After I posted this earlier today, I had a discussion with Dr. Richards on this topic. I’ve been around this topic (SAD), and the CBT therapy related to social anxiety for a long while now. I feel to some degree that I understand it. I went through it also, as a sufferer, then as an “Overcoming Social Anxiety: Step by Step” series user, then as a behavioral group member, then as a group leader / coach of sorts. As part of my job, I help to admin these discussions here in this community.

Most of the questions fall into the same categories - that’s perfectly fine, perfectly understandable. We are each arriving to these questions and solutions at different times. We each have the right to be new to the information and to ask questions. I go with my feeling on the best advice here, what I feel has been true for me, what I’ve seen to be true for hundreds of people that have gone through the groups in my time here, thousands of conversations on this with both people I know here involved, people emailing, people calling.

At times I still want to check with Dr. Richards - he’s the psychologist. He’s the licensed professional. He’s the creator of the therapy series and has been helping see people with social anxiety since around 1994. I wanted to confirm, or get corrected on my views, on this topic. What if, I ask myself, there is some point where certain symptoms go so far that they become something unique, an outlier, something more serious that deserves attention beyond social anxiety? That was my intention, when I spoke to him this moring.

I always answer here, on various posts, to look at the center of the issue - social anxiety - and to try to stay away from focusing too much on specific symptom solutions. In my personal notes, as an idea for a supplemental handout, I have the phrase “symptom distraction” written down. That is how I would describe what happens with some of us who get so tied up in focusing on that symptom rather than seeing the bigger picture. I’ve been there - I know how that feels.

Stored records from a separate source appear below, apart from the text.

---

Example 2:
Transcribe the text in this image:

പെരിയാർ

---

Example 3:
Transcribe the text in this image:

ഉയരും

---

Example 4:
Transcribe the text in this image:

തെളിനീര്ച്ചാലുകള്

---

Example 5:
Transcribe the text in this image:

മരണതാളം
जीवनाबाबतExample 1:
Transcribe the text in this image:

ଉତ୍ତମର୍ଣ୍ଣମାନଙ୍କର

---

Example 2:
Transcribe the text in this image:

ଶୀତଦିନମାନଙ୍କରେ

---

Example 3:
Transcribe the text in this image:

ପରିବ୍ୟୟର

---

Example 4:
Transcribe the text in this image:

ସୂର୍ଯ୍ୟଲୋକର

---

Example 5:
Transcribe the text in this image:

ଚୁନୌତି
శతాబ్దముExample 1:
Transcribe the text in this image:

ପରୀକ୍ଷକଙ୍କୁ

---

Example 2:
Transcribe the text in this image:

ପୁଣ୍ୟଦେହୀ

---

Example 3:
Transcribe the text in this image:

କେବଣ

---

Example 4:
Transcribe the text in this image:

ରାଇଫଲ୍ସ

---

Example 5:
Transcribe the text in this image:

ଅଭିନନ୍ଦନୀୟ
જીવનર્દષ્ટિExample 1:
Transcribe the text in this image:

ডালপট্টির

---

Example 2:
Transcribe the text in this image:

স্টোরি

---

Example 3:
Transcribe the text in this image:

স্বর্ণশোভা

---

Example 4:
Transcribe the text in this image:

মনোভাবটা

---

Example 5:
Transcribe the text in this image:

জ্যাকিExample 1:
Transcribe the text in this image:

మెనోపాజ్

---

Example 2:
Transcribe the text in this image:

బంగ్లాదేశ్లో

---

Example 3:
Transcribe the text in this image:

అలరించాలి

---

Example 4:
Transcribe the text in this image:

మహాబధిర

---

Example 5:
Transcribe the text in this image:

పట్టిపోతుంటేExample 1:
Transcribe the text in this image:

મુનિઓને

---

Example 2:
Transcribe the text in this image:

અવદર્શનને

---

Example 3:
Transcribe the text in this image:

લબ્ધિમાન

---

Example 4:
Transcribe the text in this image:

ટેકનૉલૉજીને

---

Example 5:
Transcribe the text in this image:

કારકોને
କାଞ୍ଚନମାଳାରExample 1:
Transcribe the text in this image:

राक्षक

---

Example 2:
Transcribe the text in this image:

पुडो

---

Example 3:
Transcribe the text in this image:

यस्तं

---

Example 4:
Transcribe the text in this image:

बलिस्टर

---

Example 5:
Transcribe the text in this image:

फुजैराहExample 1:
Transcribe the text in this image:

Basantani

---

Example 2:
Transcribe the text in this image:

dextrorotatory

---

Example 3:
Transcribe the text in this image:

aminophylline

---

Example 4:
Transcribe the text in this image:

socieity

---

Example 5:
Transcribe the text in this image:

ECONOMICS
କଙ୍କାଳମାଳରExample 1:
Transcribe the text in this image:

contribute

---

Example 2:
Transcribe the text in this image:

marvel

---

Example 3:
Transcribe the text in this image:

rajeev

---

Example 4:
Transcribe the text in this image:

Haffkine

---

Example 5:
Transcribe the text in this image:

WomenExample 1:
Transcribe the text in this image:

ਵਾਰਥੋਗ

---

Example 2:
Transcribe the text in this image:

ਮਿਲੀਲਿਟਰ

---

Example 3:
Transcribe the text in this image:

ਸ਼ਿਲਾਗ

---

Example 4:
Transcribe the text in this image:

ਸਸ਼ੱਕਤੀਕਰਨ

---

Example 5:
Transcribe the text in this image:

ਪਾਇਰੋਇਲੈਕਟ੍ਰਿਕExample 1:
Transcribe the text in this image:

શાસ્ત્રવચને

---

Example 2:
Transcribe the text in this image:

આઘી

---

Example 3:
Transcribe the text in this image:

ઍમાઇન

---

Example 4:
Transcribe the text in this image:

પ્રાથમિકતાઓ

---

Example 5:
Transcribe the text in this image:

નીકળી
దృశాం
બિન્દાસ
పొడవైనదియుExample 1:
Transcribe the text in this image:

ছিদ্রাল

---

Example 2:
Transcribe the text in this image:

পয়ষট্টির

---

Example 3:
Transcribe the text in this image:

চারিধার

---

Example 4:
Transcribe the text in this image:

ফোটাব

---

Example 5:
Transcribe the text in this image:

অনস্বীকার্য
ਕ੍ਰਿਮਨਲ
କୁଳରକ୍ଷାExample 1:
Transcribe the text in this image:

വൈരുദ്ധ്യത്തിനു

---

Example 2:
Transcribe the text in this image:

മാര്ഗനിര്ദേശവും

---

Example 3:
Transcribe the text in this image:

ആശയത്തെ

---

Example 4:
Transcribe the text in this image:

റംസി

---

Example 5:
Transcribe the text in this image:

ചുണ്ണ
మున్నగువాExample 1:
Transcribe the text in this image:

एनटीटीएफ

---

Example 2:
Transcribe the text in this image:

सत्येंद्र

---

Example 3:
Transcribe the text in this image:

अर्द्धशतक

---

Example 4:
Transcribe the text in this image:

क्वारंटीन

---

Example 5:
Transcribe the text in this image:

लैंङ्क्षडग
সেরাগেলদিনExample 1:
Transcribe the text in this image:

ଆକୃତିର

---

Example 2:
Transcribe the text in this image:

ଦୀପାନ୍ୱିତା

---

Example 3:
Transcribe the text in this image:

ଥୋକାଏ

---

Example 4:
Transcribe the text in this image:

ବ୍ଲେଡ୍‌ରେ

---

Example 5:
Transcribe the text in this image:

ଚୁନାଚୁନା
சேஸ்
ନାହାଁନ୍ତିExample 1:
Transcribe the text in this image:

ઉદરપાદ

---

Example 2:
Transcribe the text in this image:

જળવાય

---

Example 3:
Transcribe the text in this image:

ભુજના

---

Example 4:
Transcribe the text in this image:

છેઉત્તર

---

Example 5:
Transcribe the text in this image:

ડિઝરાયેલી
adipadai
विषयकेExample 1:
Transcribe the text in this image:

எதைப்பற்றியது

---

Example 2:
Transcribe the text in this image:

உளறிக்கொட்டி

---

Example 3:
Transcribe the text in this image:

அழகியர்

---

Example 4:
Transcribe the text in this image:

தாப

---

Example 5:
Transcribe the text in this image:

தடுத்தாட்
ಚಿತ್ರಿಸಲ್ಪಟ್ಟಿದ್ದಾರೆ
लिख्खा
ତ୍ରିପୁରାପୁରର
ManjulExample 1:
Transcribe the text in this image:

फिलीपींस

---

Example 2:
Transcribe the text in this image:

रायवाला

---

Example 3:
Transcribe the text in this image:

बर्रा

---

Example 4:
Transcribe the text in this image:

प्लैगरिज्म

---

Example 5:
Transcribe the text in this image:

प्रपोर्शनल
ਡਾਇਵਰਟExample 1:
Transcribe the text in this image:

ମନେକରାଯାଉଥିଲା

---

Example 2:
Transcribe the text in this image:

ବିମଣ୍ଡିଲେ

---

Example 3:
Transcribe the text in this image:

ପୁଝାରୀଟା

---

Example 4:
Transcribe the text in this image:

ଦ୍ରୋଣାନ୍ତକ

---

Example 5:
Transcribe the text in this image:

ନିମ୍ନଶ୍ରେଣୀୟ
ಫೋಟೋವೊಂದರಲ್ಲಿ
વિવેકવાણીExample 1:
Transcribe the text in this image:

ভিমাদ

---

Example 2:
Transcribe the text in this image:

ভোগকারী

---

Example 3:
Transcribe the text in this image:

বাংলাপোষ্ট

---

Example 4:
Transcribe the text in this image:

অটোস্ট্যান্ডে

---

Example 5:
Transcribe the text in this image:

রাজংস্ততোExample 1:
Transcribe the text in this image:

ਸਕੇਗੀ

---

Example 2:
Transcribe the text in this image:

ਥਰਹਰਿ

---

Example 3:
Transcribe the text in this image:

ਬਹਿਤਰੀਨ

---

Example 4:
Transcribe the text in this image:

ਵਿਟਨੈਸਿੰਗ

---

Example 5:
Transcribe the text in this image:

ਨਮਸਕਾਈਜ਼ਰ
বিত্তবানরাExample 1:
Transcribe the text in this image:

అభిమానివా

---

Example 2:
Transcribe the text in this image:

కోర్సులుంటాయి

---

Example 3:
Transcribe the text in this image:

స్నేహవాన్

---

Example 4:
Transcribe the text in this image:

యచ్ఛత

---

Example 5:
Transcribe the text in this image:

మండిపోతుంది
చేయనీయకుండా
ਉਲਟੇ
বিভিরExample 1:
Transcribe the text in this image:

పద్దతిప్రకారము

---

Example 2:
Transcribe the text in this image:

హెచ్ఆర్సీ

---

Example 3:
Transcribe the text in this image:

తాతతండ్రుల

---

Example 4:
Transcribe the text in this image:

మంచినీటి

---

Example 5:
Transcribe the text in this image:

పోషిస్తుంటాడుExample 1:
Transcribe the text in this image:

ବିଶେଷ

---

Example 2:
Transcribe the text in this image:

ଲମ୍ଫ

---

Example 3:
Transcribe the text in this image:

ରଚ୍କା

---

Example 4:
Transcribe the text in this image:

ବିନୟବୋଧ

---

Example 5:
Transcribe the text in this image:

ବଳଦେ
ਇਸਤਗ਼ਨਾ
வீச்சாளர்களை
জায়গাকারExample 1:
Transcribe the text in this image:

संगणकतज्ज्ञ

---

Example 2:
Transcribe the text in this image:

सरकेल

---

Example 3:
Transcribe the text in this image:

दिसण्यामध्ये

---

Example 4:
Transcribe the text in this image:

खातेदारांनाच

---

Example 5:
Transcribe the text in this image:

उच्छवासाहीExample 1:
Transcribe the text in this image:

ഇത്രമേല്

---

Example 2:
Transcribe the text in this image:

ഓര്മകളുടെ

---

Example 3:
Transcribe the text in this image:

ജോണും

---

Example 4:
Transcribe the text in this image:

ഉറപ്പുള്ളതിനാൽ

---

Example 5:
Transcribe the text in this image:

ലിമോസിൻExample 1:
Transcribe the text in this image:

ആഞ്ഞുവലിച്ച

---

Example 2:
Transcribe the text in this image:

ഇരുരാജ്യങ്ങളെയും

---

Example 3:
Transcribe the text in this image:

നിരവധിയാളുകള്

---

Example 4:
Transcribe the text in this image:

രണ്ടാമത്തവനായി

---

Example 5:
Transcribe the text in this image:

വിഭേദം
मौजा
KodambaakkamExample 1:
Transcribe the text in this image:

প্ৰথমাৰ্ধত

So, I ask him - is there any point at which my earlier answer becomes incorrect? Am I insenstitive to an issue which may outgrow my experience on this? We had a particular case years ago of a person who came here for help with overcoming social anxiety, and that person was dealing with something else, too. Was that “thing” (I won’t go into details) - was that thing an example of something that goes beyond social anxiety for the reasons of this topic here?

To summarize Dr. Richards’ response to me, he said no - in essence, my feeling on this post was correct. He then related how he had all the same experiences himself with facial freezing, twitching, trembling. He talked about personal stories of his which made me remember when some of those things had happened to me. He said how they were symptoms, again caused by the build up of all this, adrenaline, cortisol, social anxiety. Those symptoms he had, like you describe, are not to be handled differently than the same way of going at correctly dealing with social anxiety CBT.

A quick look at the discussions in this community:
This thread alone has about 1,000 views now, while an earlier thread on “Head Shaking” has just under 30,000 views. “Frozen face” has around 15,000 views. “Eye Contact” 12,800 views, while “Eye watering” has another 5,700 views. “Blushing” with 7,200 views, “Fear of Trembling” 6,100 views, and this is just my quick look at the top views… not going deeper to find all the smaller threads which would add onto these same themes. Then you have “Diets” with almost 11,000 views, and “Herbal Supplements” with another 5,700 views.

Symptom distraction … solution distraction.

It’s good to discuss these things. It’s right to address these things. It’s right to look for the correct path/solutions for social anxiety. It’s right to be rational with the correct path for help in overcoming social anxiety disorder. It’s right to be healthy in life, have a good diet if you want to, exercise, yep. There are plenty of people who eat terribly and don’t have social anxiety. It’s important here to keep in mind what’s worth focusing on for rational solutions for overcoming social anxiety… which naturally involves everything that comes out of that, including related physical symptoms. Keep the focus where it should be.